核心概念
Sabotage Game Logic (GLs) is a simple and natural extension of Parikh's Game Logic that allows players to lay traps for the opponent to avoid. GLs is expressively equivalent to the modal μ-calculus, revealing a close connection between the nested recursion inherent in modal fixpoint logics and adversarial dynamic rule changes characteristic for sabotage games.
要約
The paper introduces Sabotage Game Logic (GLs), a new extension of Parikh's Game Logic (GL) that adds a single primitive to allow players to lay traps for their opponent. This simple and natural mechanism of imperative game play is shown to be expressively equivalent to the functional mechanism of unstructured nested named recursion with fixpoint variables in the alternating fixpoints of the modal μ-calculus.
The key insights are:
- GLs can express sufficient adversarial dynamics to capture the alternating fixpoints of the modal μ-calculus, but lacks a suitable way to refer to fixpoints by their respective fixpoint variables.

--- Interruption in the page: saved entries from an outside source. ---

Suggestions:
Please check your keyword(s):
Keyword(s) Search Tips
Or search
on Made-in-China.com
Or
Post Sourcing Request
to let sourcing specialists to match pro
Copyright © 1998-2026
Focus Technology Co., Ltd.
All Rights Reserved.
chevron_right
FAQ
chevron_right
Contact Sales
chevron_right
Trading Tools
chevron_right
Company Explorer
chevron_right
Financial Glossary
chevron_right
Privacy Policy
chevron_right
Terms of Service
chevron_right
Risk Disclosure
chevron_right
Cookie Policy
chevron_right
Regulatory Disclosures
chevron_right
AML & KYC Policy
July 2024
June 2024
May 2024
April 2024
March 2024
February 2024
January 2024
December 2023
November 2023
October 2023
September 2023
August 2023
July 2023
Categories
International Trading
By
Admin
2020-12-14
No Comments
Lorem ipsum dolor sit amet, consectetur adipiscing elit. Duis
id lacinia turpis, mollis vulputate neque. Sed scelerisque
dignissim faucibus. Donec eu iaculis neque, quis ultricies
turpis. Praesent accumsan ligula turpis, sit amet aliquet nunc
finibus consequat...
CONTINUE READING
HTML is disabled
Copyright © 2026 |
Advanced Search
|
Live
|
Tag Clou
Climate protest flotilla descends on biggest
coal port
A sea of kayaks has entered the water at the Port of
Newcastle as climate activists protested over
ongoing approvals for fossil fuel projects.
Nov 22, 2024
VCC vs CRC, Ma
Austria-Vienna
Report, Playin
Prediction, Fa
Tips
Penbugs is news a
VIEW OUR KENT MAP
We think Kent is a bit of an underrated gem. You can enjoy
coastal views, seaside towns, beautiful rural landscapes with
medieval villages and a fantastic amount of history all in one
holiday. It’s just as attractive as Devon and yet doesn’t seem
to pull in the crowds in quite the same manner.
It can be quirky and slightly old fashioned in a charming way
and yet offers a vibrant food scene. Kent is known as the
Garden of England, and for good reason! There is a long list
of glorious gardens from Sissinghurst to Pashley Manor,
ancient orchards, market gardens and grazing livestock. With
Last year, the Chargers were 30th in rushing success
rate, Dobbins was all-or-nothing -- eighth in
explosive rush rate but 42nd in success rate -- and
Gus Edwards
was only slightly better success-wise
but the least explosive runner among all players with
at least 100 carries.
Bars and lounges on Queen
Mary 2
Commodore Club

- GLs remedies this by allowing players to dynamically change the rules of the game by laying traps, which can be used to change the meaning of atomic games.
- The role the sabotage operator ∼a plays in establishing the equiexpressiveness reveals an interesting connection between games with sabotage and the nesting of fixpoints in the modal μ-calculus.
- By the equivalence of the modal μ-calculus and GLs, many desirable properties of the modal μ-calculus, such as decidability and small model property, can be transferred to GLs.
- The paper also presents a sound and complete proof calculus for GLs, and uses this to obtain the first complete proof calculus for the original Game Logic.
引用
"GLs promises to be a useful tool for understanding GL. This is evidenced by the completeness of an extension of Parikh's axiomatization for GL obtained from the complete proof calculus for GLs."
"The embedding from sabotage game logic to the modal μ-calculus also suggests the possibility that the same property can be expressed significantly more concisely in sabotage game logic than in the modal μ-calculus."